The presidential administration said fragments of the drones had been scattered on the territory of the Kremlin complex but there were no casualties or material damage.

The RIA news agency said Putin had not been in the Kremlin at the time, and was working on Wednesday at his Novo Ogaryovo residence outside Moscow.

Victory Day is a major public holiday commemorating the defeat of Nazi Germany in World War Two, and a chance for Putin to rally Russians behind what he calls his “special military operation” in Ukraine.

Russia marks the occasion with a huge military parade on Red Square, for which seating has already been erected.

The state news agency TASS said the parade – for which the Kremlin last week announced tighter security – would still go ahead.

Before the drone attack was announced, some 10 hours after the event, Moscow Mayor Sergei Sobyanin said the city had introduced an immediate ban on unauthorised drone flights.

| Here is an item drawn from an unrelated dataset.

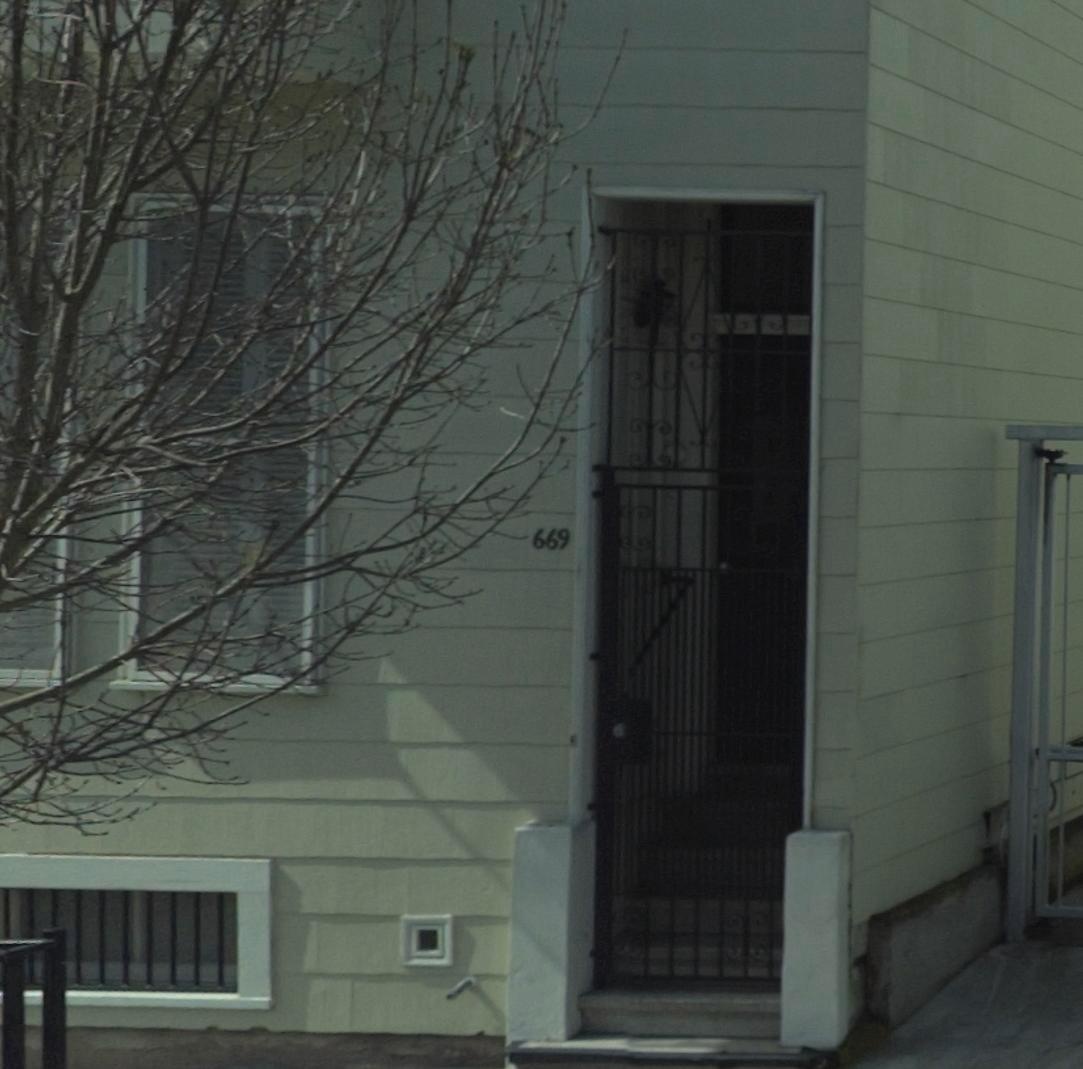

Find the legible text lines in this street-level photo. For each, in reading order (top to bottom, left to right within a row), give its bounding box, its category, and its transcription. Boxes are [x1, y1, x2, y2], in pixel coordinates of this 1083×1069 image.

Russia has accused Ukraine of numerous cross-border attacks since the start of the war, including strikes in December on an air base deep inside Russian territory that houses strategic bomber planes equipped to carry nuclear weapons. In February, a drone crashed in Kolomna, about 110 km (70 miles) from the centre of Moscow.

Ukraine typically declines to claim responsibility for attacks on Russia or Russian-annexed Crimea, though Kyiv officials have frequently celebrated such attacks with cryptic or mocking remarks.